# [Excerpted passage]
Batch Normalization

Can someone explain how does batch norm is implemented in a neural network? I’ve been reading in different sources in regards to the benefits that it affects the overall performance of the network, but none has specifically explained the mechanism of it. Also, if we have already normalized our training dataset is batch norm even necessary? It seems like the exploding/diminishing gradient is solved already through preprocessing the training set by normalization.

Little back story, I’ve been experimenting with the tabular learner for about 6 months now training with financial data. So far the performance of my network is still battling to use batch norm or not, this is why I need to know how is this actually implemented in tabular in order to decide whether if we need batch norm in the first place.

Thank you in advance!

The formula for batch norm (BN) is:

output = gamma * (input - mean) / sqrt(variance + epsilon) + beta

Here, mean and variance are computed over the batch. Epsilon is a small number to make sure the denominator doesn’t become 0. Gamma and beta are learned parameters (just like neural network weights).

The BN layer also keeps track of a moving mean and variance, which are used at inference time.

That’s all there is to it, really.

1 Like

First of all, thank you so much for writing out the actual formula!

# [Data segment]

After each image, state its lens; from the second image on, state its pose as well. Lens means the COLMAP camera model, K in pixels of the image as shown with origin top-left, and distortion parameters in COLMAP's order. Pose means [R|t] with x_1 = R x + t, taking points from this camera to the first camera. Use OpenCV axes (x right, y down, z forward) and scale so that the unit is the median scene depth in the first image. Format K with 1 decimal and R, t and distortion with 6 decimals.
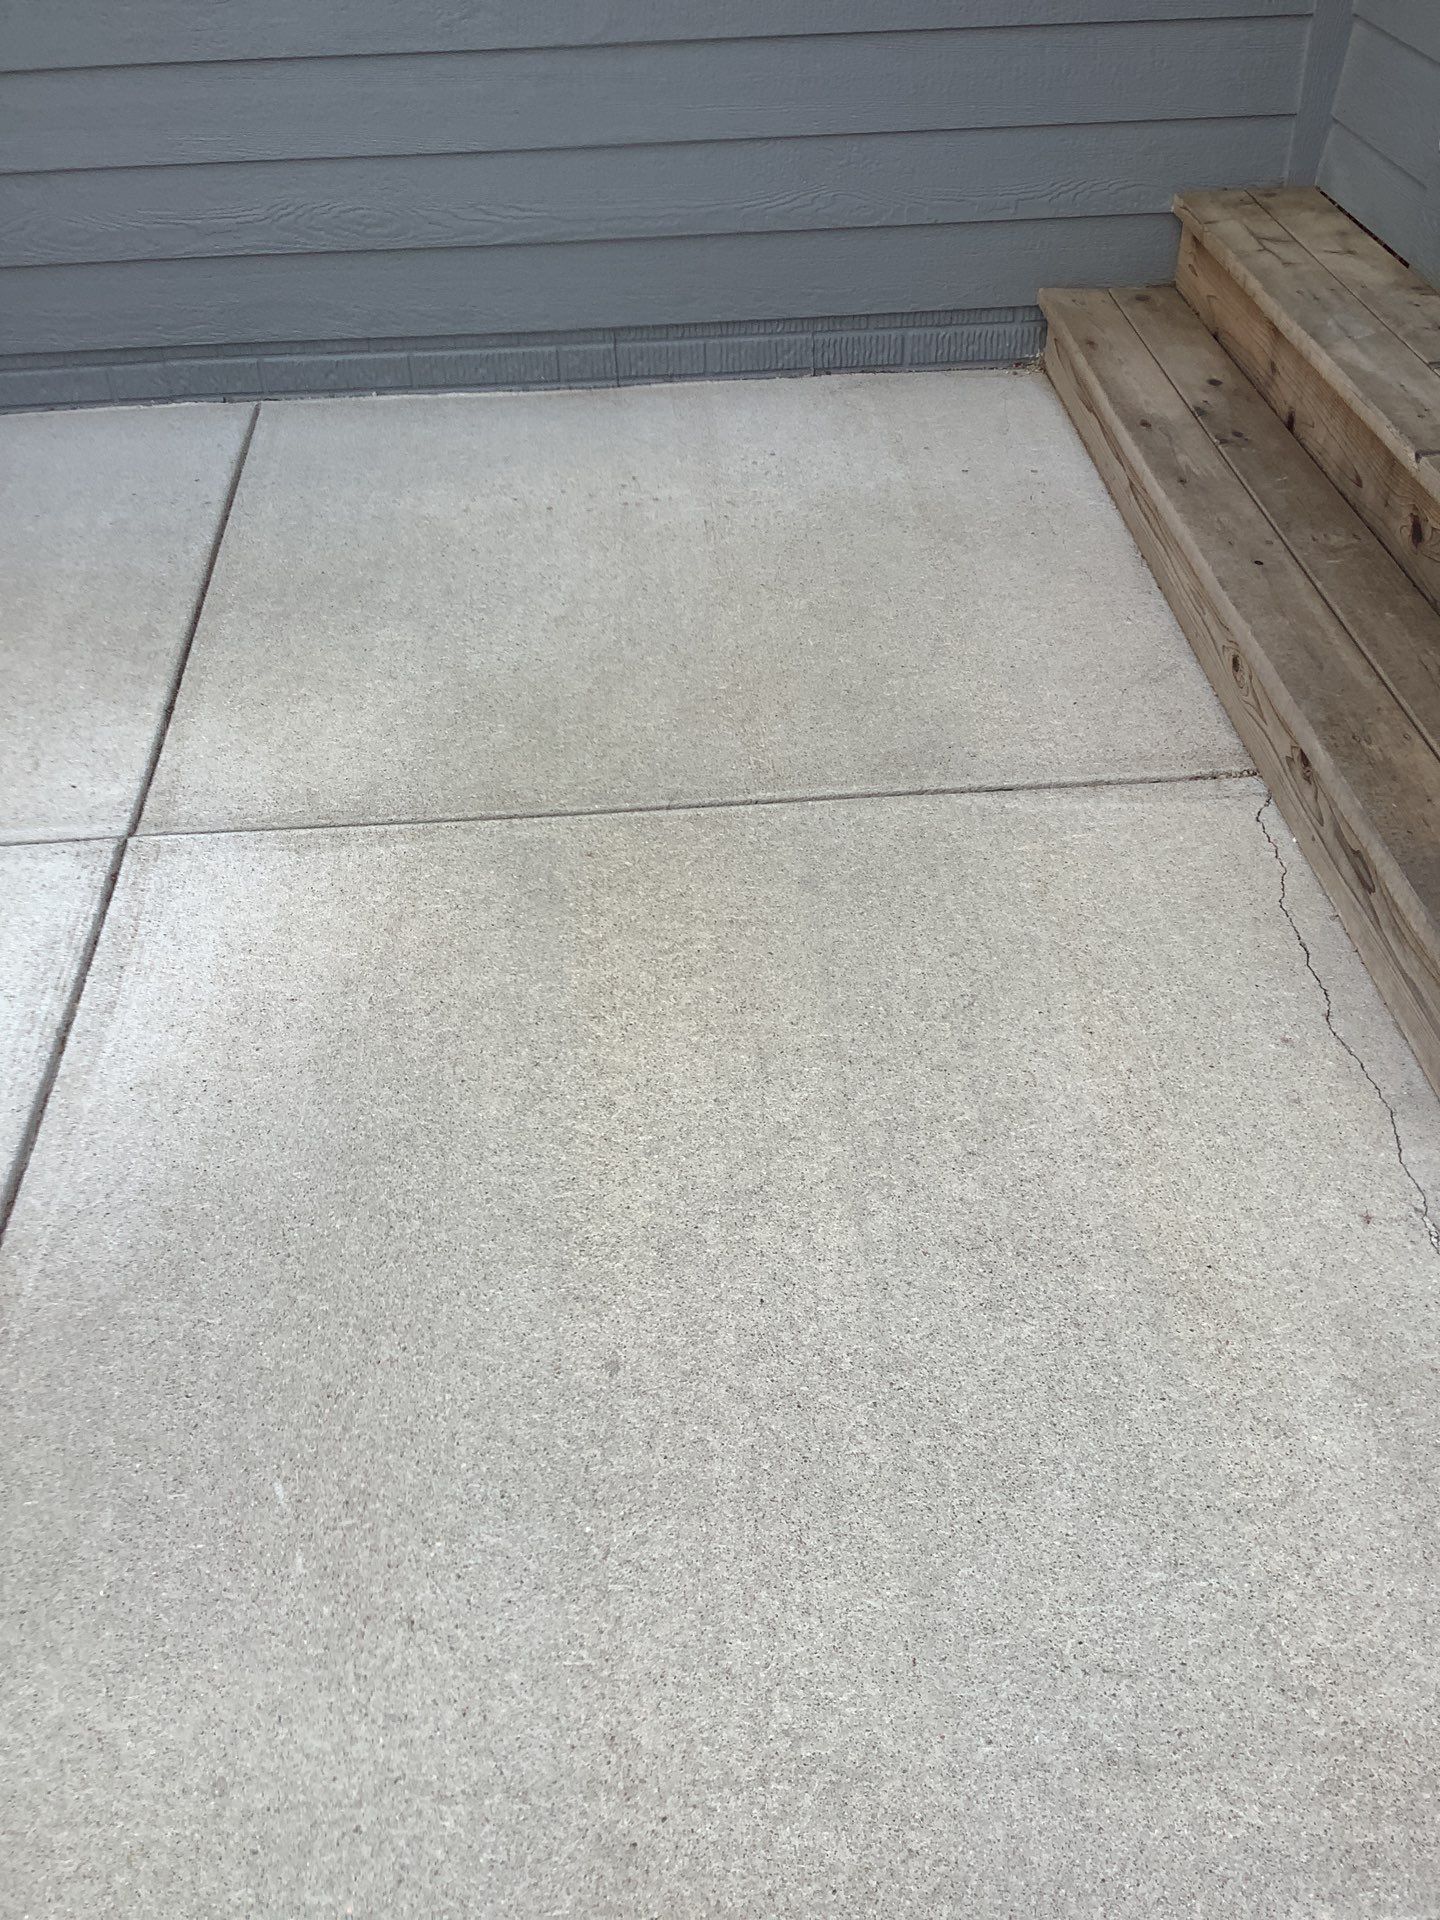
lens RADIAL K [[1694.0, 0, 705.0], [0, 1694.0, 967.9], [0, 0, 1]] dist [0.091556, -0.174387]
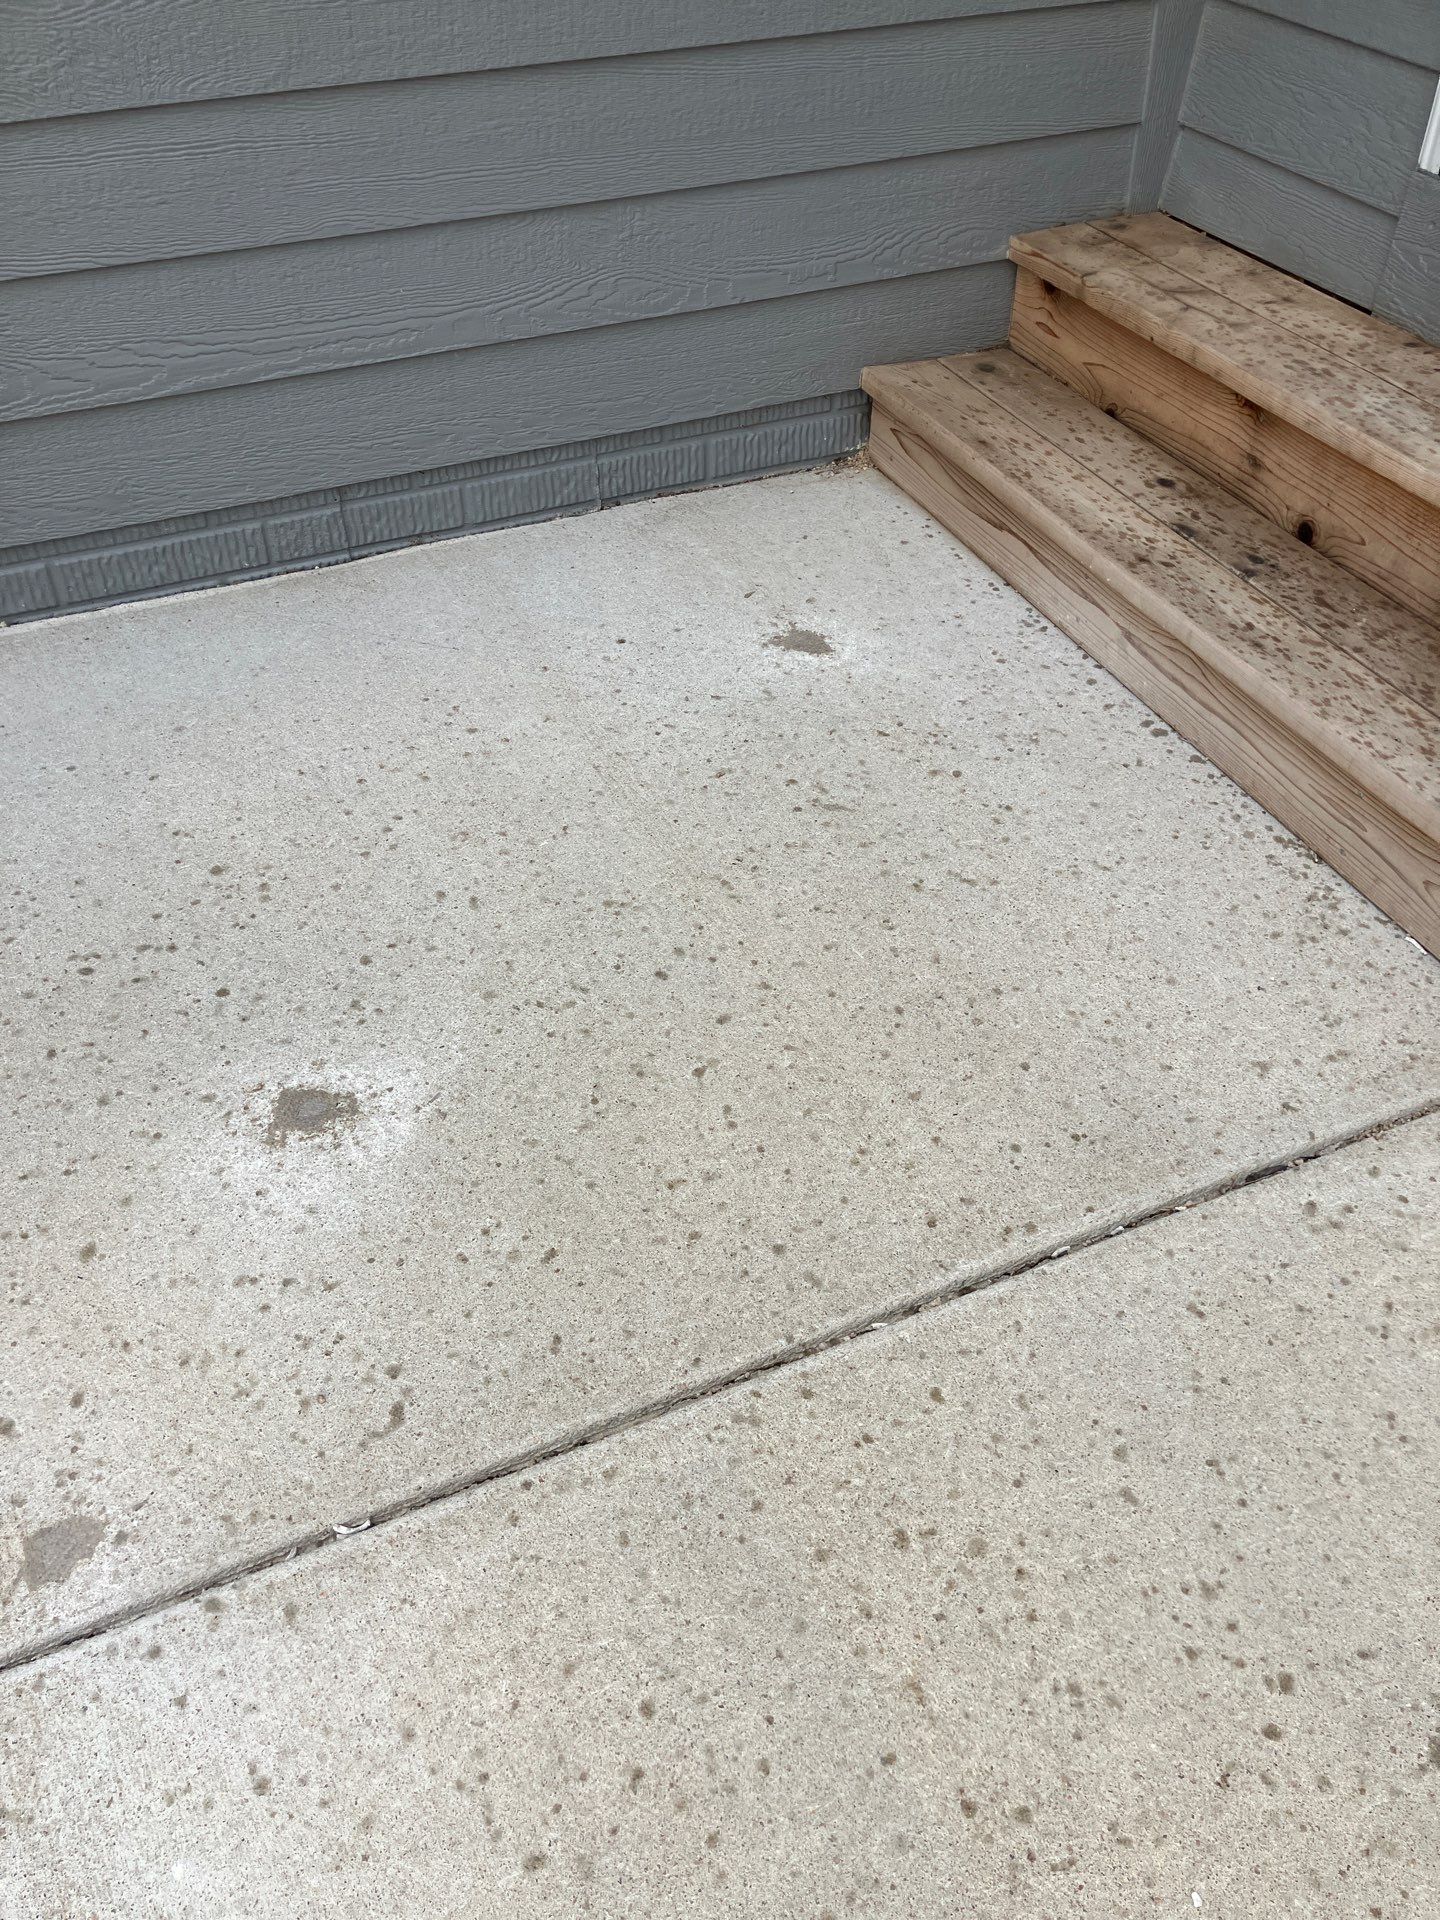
lens RADIAL K [[1550.4, 0, 720.0], [0, 1550.4, 960.0], [0, 0, 1]] dist [0.065940, -0.055289]
pose [[0.930071, -0.223448, 0.291613, -0.155278], [0.208205, 0.974581, 0.082722, -0.218985], [-0.302684, -0.016222, 0.952953, 0.345676]]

# [Set of tasks]
**1.** In the batch normalization thread, what does the layer keep track of for use at inference time?
**2.** Go on with the batch normalization thread, picking up right after its last sentence.

# [Responses to the tasks]
**1.** A moving mean and variance.

**2.**
So in this case, is it even necessary to use batch norm if we have already normalize our input data?

in part 2 of course-v3, Jeremy completely covers that, both implementation and intuition behind it

1 Like

BatchNorm is useful before the later layers too :slight_smile:

When you normalize (or actually standardize) your input, it’s great, but in later layers it’s a good idea to standardize again and again because the nonlinearities and biases will change the distribution of the data through the learning.

Another thing when you use BN it’s also put some regularization effect on the training, so you can get better results - still a research area exactly how it works though.
I saw other papers claimed it smoothes the loss function, so easier to optimize.

Whatever is the real reason, it seems it helps you in a way, so people stick with it.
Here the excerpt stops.